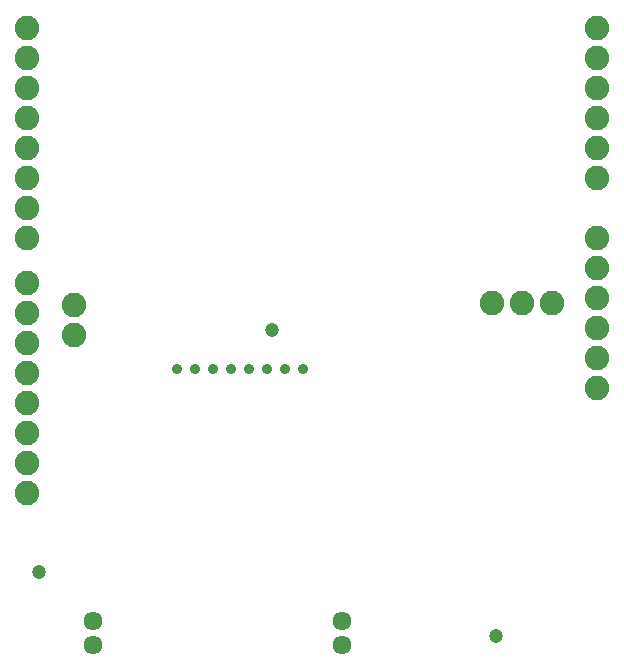
<source format=gbs>
G04*
G04 #@! TF.GenerationSoftware,Altium Limited,Altium Designer,19.1.6 (110)*
G04*
G04 Layer_Color=16711935*
%FSLAX25Y25*%
%MOIN*%
G70*
G01*
G75*
%ADD51C,0.04737*%
%ADD52C,0.08200*%
%ADD53C,0.06343*%
%ADD54C,0.03556*%
D51*
X91733Y116748D02*
D03*
X166233Y14748D02*
D03*
X13887Y36272D02*
D03*
D52*
X25641Y115391D02*
D03*
Y125391D02*
D03*
X165000Y126000D02*
D03*
X175000D02*
D03*
X185000D02*
D03*
X10000Y62500D02*
D03*
Y72500D02*
D03*
Y82500D02*
D03*
Y92500D02*
D03*
Y102500D02*
D03*
Y112500D02*
D03*
Y122500D02*
D03*
Y132500D02*
D03*
Y147500D02*
D03*
Y157500D02*
D03*
Y167500D02*
D03*
Y177500D02*
D03*
Y187500D02*
D03*
Y197500D02*
D03*
Y207500D02*
D03*
Y217500D02*
D03*
X200000D02*
D03*
Y207500D02*
D03*
Y197500D02*
D03*
Y187500D02*
D03*
Y177500D02*
D03*
Y167500D02*
D03*
Y147500D02*
D03*
Y137500D02*
D03*
Y127500D02*
D03*
Y117500D02*
D03*
Y107500D02*
D03*
Y97500D02*
D03*
D53*
X32000Y12063D02*
D03*
Y19937D02*
D03*
X115000Y12063D02*
D03*
Y19937D02*
D03*
D54*
X78000Y104000D02*
D03*
X102000D02*
D03*
X96000D02*
D03*
X90000D02*
D03*
X84000D02*
D03*
X66000D02*
D03*
X72000D02*
D03*
X60000D02*
D03*
M02*

</source>
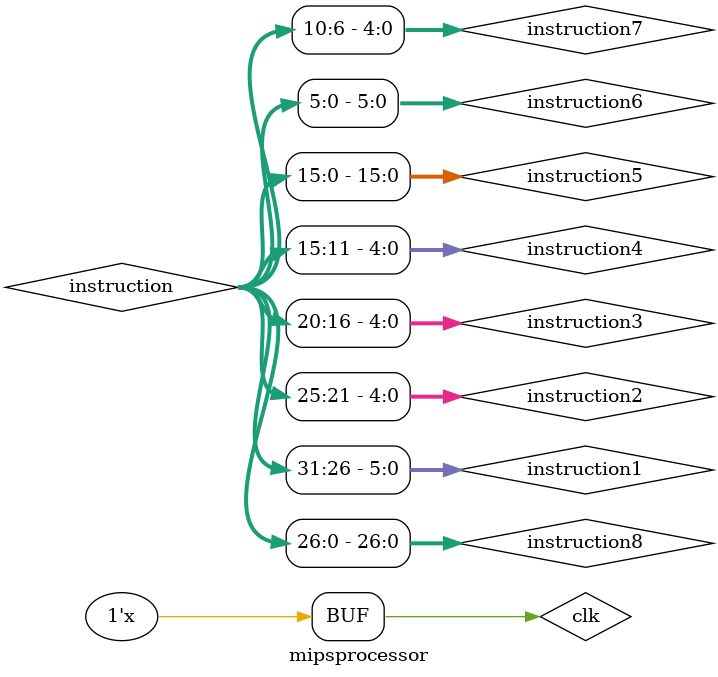
<source format=v>
module mipsprocessor();
	wire [31:0] a ;
	wire [31:0] b ;	
	wire [31:0] instruction ;
	wire [5:0] instruction1 ;
	wire [4:0] instruction2 ;
	wire [4:0] instruction3 ;
	wire [4:0] instruction4 ;
    wire [15:0] instruction5 ;
	wire [5:0] instruction6 ;
	wire [4:0] instruction7 ;
	wire [26:0] instruction8 ;
	wire alusrc,regwrite,memread,memwrite,br,aluop0,aluop1,j;
	wire [1:0] regdst ;
	wire [1:0] memtoreg;
	wire [31:0] read_data1 ; 
	wire [31:0] read_data2 ; 
	wire [31:0] write_data;
	
	wire [31:0] mux1out ; 		   
	wire [31:0] signextention_out ; 
	wire [31:0] secondoperand ;	
	wire [3:0] alucontrolinput;
	wire [1:0] aluop ;
	wire [31:0] alu_result ;
	wire  zero_signal ;	
	wire [31:0] read_data ;
	wire [31:0] pc_4 ;
	wire [27:0] shifted_jump ;
	wire memtoreg0,memtoreg1 ; 
	wire [31:0] jump_address ;
	wire [31:0] alu2_secondoperand ;
	wire [31:0] fulladderout;
	wire andout ;
	wire [31:0] firstmux_secondalu_out ;
	wire [31 :0] secondmux_secondalu_out ;
	wire [31:0] thirdmux_secondalu_out ;
	wire jumpReg ;
	
	wire reset ;
reg clk ; 
	parameter jal_reg_address =31 ;
        parameter zero =0 ;
	assign jump_address = {{pc_4[31:28]},shifted_jump} ;
	
	pc programcounter ( a,thirdmux_secondalu_out ,clk,reset);	
	//instr_memory im (a,instruction ,clk); 
        instruction_memory im (a,instruction ,clk);						
	assign instruction1=instruction[31:26];  
	assign instruction2=instruction[25:21];
	assign instruction3=instruction[20:16];
	assign instruction4=instruction[15:11];
	assign instruction5=instruction[15:0];
	assign instruction6=instruction[5:0];
	assign instruction7=instruction[10:6];
	assign instruction8=instruction[26:0];
	assign memtoreg0=memtoreg[0];
	assign memtoreg1=memtoreg[1];
	
	assign aluop = {aluop1,aluop0} ;
	controlunit cu (instruction1,regdst,alusrc,memtoreg,regwrite,memread,memwrite,br,aluop0,aluop1,j);
	
	mux_41 mux_regdst(instruction3 , instruction4 , jal_reg_address, zero ,regdst[0] , regdst[1] , mux1out ) ;
	
	//second error!
	RegisterFile regfile ( regwrite , instruction2 , instruction3 , read_data1 , read_data2 ,mux1out ,write_data ,clk );
	
	mux_21 mux_alu ( read_data2 ,signextention_out	, alusrc , secondoperand );
	
	signExtention se ( instruction5 ,  signextention_out ) ; 
	
	ALUControlUnit alucontrol ( alucontrolinput ,jumpReg ,aluop , instruction6);
	
	ALU alu ( alu_result , zero_signal , instruction7 , alucontrolinput ,read_data1 , secondoperand);
	
	Datamemory datamemory ( clk , alu_result , read_data2 , read_data , memread , memwrite ) ;
	
	mux_41 mux_datamemory( alu_result , read_data ,	pc_4 , zero , memtoreg0,memtoreg1,write_data);
	
	adder adder_pc (a , pc_4 ); 
	
	shiftby26 shiftingby2 ( shifted_jump ,instruction8 ); 
	
	shiftby2 shifting_constant_by2 ( alu2_secondoperand , signextention_out );
	
	adder32bit fulladder (fulladderout,n ,pc_4,signextention_out ,zero ) ;
	and and_branch ( andout , br , zero_signal ) ;
	mux_21 firstmux_secondalu (pc_4 ,fulladderout , andout ,firstmux_secondalu_out );
	mux_21 secondmux_secondalu ( firstmux_secondalu_out , jump_address , j ,secondmux_secondalu_out);
	mux_21 thirdmux_secondalu ( secondmux_secondalu_out , read_data1 ,jumpReg ,thirdmux_secondalu_out );
always begin 
          #5 clk=~clk ; 
end
	endmodule 

	
	
	
	
	
	
	
	
	
	
	
	
	
	

	
	
	
	
	
	
	
	
	
	
	
	
	
	
</source>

• YOUR TASK:
Reproduce the lines above letter for letter. The pictures stay behind.

• RESULT:
<source format=gbs>
G04*
G04 #@! TF.GenerationSoftware,Altium Limited,Altium Designer,19.1.6 (110)*
G04*
G04 Layer_Color=16711935*
%FSLAX25Y25*%
%MOIN*%
G70*
G01*
G75*
%ADD51C,0.04737*%
%ADD52C,0.08200*%
%ADD53C,0.06343*%
%ADD54C,0.03556*%
D51*
X91733Y116748D02*
D03*
X166233Y14748D02*
D03*
X13887Y36272D02*
D03*
D52*
X25641Y115391D02*
D03*
Y125391D02*
D03*
X165000Y126000D02*
D03*
X175000D02*
D03*
X185000D02*
D03*
X10000Y62500D02*
D03*
Y72500D02*
D03*
Y82500D02*
D03*
Y92500D02*
D03*
Y102500D02*
D03*
Y112500D02*
D03*
Y122500D02*
D03*
Y132500D02*
D03*
Y147500D02*
D03*
Y157500D02*
D03*
Y167500D02*
D03*
Y177500D02*
D03*
Y187500D02*
D03*
Y197500D02*
D03*
Y207500D02*
D03*
Y217500D02*
D03*
X200000D02*
D03*
Y207500D02*
D03*
Y197500D02*
D03*
Y187500D02*
D03*
Y177500D02*
D03*
Y167500D02*
D03*
Y147500D02*
D03*
Y137500D02*
D03*
Y127500D02*
D03*
Y117500D02*
D03*
Y107500D02*
D03*
Y97500D02*
D03*
D53*
X32000Y12063D02*
D03*
Y19937D02*
D03*
X115000Y12063D02*
D03*
Y19937D02*
D03*
D54*
X78000Y104000D02*
D03*
X102000D02*
D03*
X96000D02*
D03*
X90000D02*
D03*
X84000D02*
D03*
X66000D02*
D03*
X72000D02*
D03*
X60000D02*
D03*
M02*

</source>
<source format=v>
module mipsprocessor();
	wire [31:0] a ;
	wire [31:0] b ;	
	wire [31:0] instruction ;
	wire [5:0] instruction1 ;
	wire [4:0] instruction2 ;
	wire [4:0] instruction3 ;
	wire [4:0] instruction4 ;
    wire [15:0] instruction5 ;
	wire [5:0] instruction6 ;
	wire [4:0] instruction7 ;
	wire [26:0] instruction8 ;
	wire alusrc,regwrite,memread,memwrite,br,aluop0,aluop1,j;
	wire [1:0] regdst ;
	wire [1:0] memtoreg;
	wire [31:0] read_data1 ; 
	wire [31:0] read_data2 ; 
	wire [31:0] write_data;
	
	wire [31:0] mux1out ; 		   
	wire [31:0] signextention_out ; 
	wire [31:0] secondoperand ;	
	wire [3:0] alucontrolinput;
	wire [1:0] aluop ;
	wire [31:0] alu_result ;
	wire  zero_signal ;	
	wire [31:0] read_data ;
	wire [31:0] pc_4 ;
	wire [27:0] shifted_jump ;
	wire memtoreg0,memtoreg1 ; 
	wire [31:0] jump_address ;
	wire [31:0] alu2_secondoperand ;
	wire [31:0] fulladderout;
	wire andout ;
	wire [31:0] firstmux_secondalu_out ;
	wire [31 :0] secondmux_secondalu_out ;
	wire [31:0] thirdmux_secondalu_out ;
	wire jumpReg ;
	
	wire reset ;
reg clk ; 
	parameter jal_reg_address =31 ;
        parameter zero =0 ;
	assign jump_address = {{pc_4[31:28]},shifted_jump} ;
	
	pc programcounter ( a,thirdmux_secondalu_out ,clk,reset);	
	//instr_memory im (a,instruction ,clk); 
        instruction_memory im (a,instruction ,clk);						
	assign instruction1=instruction[31:26];  
	assign instruction2=instruction[25:21];
	assign instruction3=instruction[20:16];
	assign instruction4=instruction[15:11];
	assign instruction5=instruction[15:0];
	assign instruction6=instruction[5:0];
	assign instruction7=instruction[10:6];
	assign instruction8=instruction[26:0];
	assign memtoreg0=memtoreg[0];
	assign memtoreg1=memtoreg[1];
	
	assign aluop = {aluop1,aluop0} ;
	controlunit cu (instruction1,regdst,alusrc,memtoreg,regwrite,memread,memwrite,br,aluop0,aluop1,j);
	
	mux_41 mux_regdst(instruction3 , instruction4 , jal_reg_address, zero ,regdst[0] , regdst[1] , mux1out ) ;
	
	//second error!
	RegisterFile regfile ( regwrite , instruction2 , instruction3 , read_data1 , read_data2 ,mux1out ,write_data ,clk );
	
	mux_21 mux_alu ( read_data2 ,signextention_out	, alusrc , secondoperand );
	
	signExtention se ( instruction5 ,  signextention_out ) ; 
	
	ALUControlUnit alucontrol ( alucontrolinput ,jumpReg ,aluop , instruction6);
	
	ALU alu ( alu_result , zero_signal , instruction7 , alucontrolinput ,read_data1 , secondoperand);
	
	Datamemory datamemory ( clk , alu_result , read_data2 , read_data , memread , memwrite ) ;
	
	mux_41 mux_datamemory( alu_result , read_data ,	pc_4 , zero , memtoreg0,memtoreg1,write_data);
	
	adder adder_pc (a , pc_4 ); 
	
	shiftby26 shiftingby2 ( shifted_jump ,instruction8 ); 
	
	shiftby2 shifting_constant_by2 ( alu2_secondoperand , signextention_out );
	
	adder32bit fulladder (fulladderout,n ,pc_4,signextention_out ,zero ) ;
	and and_branch ( andout , br , zero_signal ) ;
	mux_21 firstmux_secondalu (pc_4 ,fulladderout , andout ,firstmux_secondalu_out );
	mux_21 secondmux_secondalu ( firstmux_secondalu_out , jump_address , j ,secondmux_secondalu_out);
	mux_21 thirdmux_secondalu ( secondmux_secondalu_out , read_data1 ,jumpReg ,thirdmux_secondalu_out );
always begin 
          #5 clk=~clk ; 
end
	endmodule 

	
	
	
	
	
	
	
	
	
	
	
	
	
	

	
	
	
	
	
	
	
	
	
	
	
	
	
	
</source>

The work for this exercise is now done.